Sometimes people, and this includes many native English speakers, use the wrong pronoun when they are putting two subjects or two objects together.

For example:

“Maria and me went to the movies” is INCORRECT.
It should be: “Maria and I went to the movies” because I am the subject.

“Steve invited Maria and I” is INCORRECT.
It should be “Steve invited Maria and me” because the object is me.

An easy way to check is to drop the name of the other person and see what the sentence sounds or looks like. For example “ Me went to the movies” and “Steve invited I” sound very strange because they are wrong.

Reflexive Pronouns

Sometimes we use reflexive pronouns (myself, yourself, himself, herself, itself, ourselves, themselves). We should only do this when the subject and the object are the same, for example, “I cut myself”, “You need to look after yourself”, “They taught themselves”. In these examples, the same person or people is both the subject and the object of the sentence.

Mistakes with reflexive pronouns are also common among native English-speakers. People often say or write things like “Send any suggestions to Michael or myself”, which is INCORRECT. They should say “Send any suggestions to Michael or me”

There are several other types of pronouns, including possessive pronouns (mine, yours, his, hers, ours, yours, theirs), demonstrative pronouns (this, that, these, those) and relative pronouns (who, which, that, where, when, whose, whom). We will look at these in detail in later blogs.

In my opinion “whom” is old-fashioned and very rarely used. People sometimes try to use it to sound well-educated and this often fails because they use it incorrectly. It is difficult to use it appropriately. My personal advice is to avoid it. I think it is obsolete. Use “who” instead. It is perfectly acceptable these days.

Sometimes a pronoun can stand for a whole phrase. The pronoun “it” in the previous sentence stands for “using ‘who’ instead of ‘whom’”. We can also use a pronoun as an “empty’ or “dummy” subject in sentences such as “It is sunny”, where we know that “It” refers to the weather.

Common English Grammar mistakes with pronouns

A common mistake that students make is using both a noun and a pronoun in the same sentence. We can’t do this in English whereas it is common in many other languages. We can say, for example, in two sentences: “I met your sister. She is really nice.” We can’t say, however, in one sentence, “Your sister, she is really nice”. It is probably okay to say this when you are speaking but you certainly can’t do it when writing. In English, a verb only has one subject, either a noun or a pronoun, but not both in the same sentence.

Another problem with pronouns in writing happens when it is not absolutely clear who or what the pronoun is referring to. It is always important to remember that in written English, you know exactly what you mean but the reader won’t necessarily interpret it the same way. In other words, the reader can’t read your mind.
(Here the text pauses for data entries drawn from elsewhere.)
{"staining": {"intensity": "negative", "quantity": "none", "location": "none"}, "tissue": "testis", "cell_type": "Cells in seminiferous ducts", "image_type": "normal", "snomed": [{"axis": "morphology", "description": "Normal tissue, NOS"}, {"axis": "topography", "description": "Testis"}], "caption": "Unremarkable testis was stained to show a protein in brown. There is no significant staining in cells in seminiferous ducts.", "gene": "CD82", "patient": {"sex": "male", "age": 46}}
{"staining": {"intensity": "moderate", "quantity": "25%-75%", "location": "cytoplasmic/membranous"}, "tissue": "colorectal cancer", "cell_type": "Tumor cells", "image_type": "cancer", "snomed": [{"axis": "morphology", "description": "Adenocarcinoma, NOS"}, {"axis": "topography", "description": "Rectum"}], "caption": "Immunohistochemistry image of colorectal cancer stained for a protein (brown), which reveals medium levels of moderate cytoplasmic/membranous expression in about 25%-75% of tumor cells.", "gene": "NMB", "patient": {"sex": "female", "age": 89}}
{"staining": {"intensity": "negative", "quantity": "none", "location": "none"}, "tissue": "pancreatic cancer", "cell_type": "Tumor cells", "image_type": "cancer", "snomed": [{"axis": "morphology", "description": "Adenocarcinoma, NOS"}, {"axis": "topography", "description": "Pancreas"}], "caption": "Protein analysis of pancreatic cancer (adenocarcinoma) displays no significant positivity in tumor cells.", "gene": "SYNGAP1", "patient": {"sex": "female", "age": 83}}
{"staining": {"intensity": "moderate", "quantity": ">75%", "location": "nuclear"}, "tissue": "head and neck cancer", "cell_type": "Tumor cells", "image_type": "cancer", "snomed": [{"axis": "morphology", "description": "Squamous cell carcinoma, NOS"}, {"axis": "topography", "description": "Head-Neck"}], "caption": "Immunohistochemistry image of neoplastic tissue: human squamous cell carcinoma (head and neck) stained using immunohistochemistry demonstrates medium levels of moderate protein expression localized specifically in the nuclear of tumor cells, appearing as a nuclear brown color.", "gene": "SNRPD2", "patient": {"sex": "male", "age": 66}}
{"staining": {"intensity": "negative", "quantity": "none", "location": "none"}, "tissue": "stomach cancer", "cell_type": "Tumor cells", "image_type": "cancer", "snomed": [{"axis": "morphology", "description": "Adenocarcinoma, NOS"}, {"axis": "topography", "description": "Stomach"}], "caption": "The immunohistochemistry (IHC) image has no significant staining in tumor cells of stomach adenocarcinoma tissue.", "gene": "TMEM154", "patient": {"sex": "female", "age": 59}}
If you write, for example, “I bought some earrings, jeans and a box of chocolates. They were very expensive”, it is not clear to the reader whether it was the chocolates or the jeans or the earring, or all of them, which were expensive, because all of them can be represented by “them”. Sometimes the context makes it clear. If, for example, you said “I lost them”, then “them” probably refers to the earrings because they are the most likely to be lost. If there is any chance of confusion with a pronoun, use the original noun or a synonym instead. Sometimes if you keep repeating “it” many times, it is better to repeat the noun at least once to make sure the thing that you are referring to is clear.

When you begin a new paragraph, it is usually better to use the noun rather than a pronoun. You can see an example of this in the paragraphs about relative pronouns and “whom” above”. If the second paragraph on that topic had used “it” again instead of “whom”, it would have been easy for the reader to lose track of what I was saying.

Pronouns are really useful for avoiding repetition but we need to be sure that we are being clear when we use them.